Information-Geometric Barycenters for Bayesian Federated Learning
Nour Jamoussi, Giuseppe Serra, Photios A. Stavrou, Marios Kountouris
TL;DR
This work reframes federated learning aggregation as computing a barycenter of local posteriors on a statistical manifold, enabling an information-geometric perspective that unifies existing Bayesian aggregation methods. It introduces BA-BFL, which preserves the convergence properties of FedAvg while allowing two analytically tractable Gaussian barycenters: the reverse KL (RKL) barycenter and the squared-Wasserstein (W2) barycenter, with explicit closed-form updates for diagonal covariances. The method is extended to Hybrid Bayesian Deep Learning, showing robustness across heterogeneous data and enabling tunable uncertainty quantification via Bayesian layers; experiments on FashionMNIST, SVHN, and CIFAR-10 demonstrate competitive accuracy and improved calibration, while analyzing the trade-offs between Bayesian complexity and computation. The work lays groundwork for broader divergence choices and nonparametric extensions, and suggests personalization via clustering on the posterior manifold to further enhance performance in distributed, heterogeneous environments.
Abstract
Federated learning (FL) is a widely used and impactful distributed optimization framework that achieves consensus through averaging locally trained models. While effective, this approach may not align well with Bayesian inference, where the model space has the structure of a distribution space. Taking an information-geometric perspective, we reinterpret FL aggregation as the problem of finding the barycenter of local posteriors using a prespecified divergence metric, minimizing the average discrepancy across clients. This perspective provides a unifying framework that generalizes many existing methods and offers crisp insights into their theoretical underpinnings.
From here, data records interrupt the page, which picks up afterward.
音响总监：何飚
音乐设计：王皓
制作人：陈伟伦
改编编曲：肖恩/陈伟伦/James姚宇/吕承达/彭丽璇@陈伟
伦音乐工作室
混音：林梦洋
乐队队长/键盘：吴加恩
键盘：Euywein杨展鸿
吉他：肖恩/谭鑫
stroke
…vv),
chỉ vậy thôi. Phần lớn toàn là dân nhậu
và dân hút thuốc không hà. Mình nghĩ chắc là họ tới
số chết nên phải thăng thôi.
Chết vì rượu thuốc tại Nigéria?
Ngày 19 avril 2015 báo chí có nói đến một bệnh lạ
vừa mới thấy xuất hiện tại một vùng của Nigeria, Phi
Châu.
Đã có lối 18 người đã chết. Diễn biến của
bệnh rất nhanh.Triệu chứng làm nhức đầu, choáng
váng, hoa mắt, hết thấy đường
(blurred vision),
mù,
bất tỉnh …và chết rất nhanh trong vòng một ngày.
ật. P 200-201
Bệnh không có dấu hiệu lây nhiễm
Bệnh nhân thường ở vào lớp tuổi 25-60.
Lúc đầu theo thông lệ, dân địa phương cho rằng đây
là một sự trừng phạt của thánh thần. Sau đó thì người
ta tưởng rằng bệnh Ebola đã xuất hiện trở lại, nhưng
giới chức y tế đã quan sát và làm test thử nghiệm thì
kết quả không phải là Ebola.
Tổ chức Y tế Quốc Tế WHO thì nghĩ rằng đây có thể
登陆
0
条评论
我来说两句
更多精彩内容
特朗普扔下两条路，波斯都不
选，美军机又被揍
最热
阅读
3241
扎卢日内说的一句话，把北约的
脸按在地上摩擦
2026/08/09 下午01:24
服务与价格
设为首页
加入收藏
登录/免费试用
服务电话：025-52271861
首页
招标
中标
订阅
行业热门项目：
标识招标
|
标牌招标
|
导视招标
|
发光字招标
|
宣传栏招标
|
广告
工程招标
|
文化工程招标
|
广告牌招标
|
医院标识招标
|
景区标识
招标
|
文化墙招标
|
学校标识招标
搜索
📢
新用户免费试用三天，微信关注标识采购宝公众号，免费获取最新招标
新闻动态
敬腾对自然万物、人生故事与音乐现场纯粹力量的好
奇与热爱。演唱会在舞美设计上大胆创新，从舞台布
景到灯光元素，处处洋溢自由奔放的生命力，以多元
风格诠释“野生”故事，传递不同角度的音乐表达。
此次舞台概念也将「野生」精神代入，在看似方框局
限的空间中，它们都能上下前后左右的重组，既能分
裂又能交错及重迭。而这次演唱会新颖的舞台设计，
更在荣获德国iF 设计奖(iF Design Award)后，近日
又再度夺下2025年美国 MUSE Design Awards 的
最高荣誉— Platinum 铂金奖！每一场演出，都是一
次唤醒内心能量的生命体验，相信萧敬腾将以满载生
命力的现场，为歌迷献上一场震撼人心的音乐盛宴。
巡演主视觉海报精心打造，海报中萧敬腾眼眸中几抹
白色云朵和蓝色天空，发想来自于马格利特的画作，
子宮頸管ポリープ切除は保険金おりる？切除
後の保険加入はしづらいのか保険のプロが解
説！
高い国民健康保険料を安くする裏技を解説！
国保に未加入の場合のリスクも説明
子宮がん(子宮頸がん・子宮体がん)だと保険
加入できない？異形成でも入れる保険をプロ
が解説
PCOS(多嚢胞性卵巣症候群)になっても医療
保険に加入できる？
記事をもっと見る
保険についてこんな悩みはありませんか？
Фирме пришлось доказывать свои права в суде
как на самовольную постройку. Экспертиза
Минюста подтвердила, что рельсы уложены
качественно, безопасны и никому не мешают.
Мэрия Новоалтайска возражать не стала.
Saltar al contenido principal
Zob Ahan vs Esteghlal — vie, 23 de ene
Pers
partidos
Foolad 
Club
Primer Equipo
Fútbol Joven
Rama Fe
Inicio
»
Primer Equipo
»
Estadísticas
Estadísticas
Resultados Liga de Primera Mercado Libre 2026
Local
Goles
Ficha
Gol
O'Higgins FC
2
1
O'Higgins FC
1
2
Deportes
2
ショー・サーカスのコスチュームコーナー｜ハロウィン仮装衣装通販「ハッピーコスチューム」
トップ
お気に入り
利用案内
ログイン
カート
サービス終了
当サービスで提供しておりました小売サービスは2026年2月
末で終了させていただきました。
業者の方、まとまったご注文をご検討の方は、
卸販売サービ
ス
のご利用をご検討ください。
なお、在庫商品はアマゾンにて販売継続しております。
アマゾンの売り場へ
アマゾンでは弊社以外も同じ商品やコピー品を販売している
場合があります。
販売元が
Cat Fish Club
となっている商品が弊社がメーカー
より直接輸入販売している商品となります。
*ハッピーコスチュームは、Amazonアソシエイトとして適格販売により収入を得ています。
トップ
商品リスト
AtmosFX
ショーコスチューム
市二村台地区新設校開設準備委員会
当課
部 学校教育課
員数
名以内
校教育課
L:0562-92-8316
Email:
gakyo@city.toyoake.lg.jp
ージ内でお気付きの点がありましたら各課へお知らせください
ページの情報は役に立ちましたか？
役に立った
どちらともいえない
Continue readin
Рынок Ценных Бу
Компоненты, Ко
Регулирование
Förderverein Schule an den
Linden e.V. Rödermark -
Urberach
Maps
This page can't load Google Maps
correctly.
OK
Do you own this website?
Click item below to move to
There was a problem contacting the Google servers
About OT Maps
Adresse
We then propose BA-BFL, an algorithm that retains the convergence properties of Federated Averaging in non-convex settings. In non-independent and identically distributed scenarios, we conduct extensive comparisons with statistical aggregation techniques, showing that BA-BFL achieves performance comparable to state-of-the-art methods while offering a geometric interpretation of the aggregation phase. Additionally, we extend our analysis to Hybrid Bayesian Deep Learning, exploring the impact of Bayesian layers on uncertainty quantification and model calibration.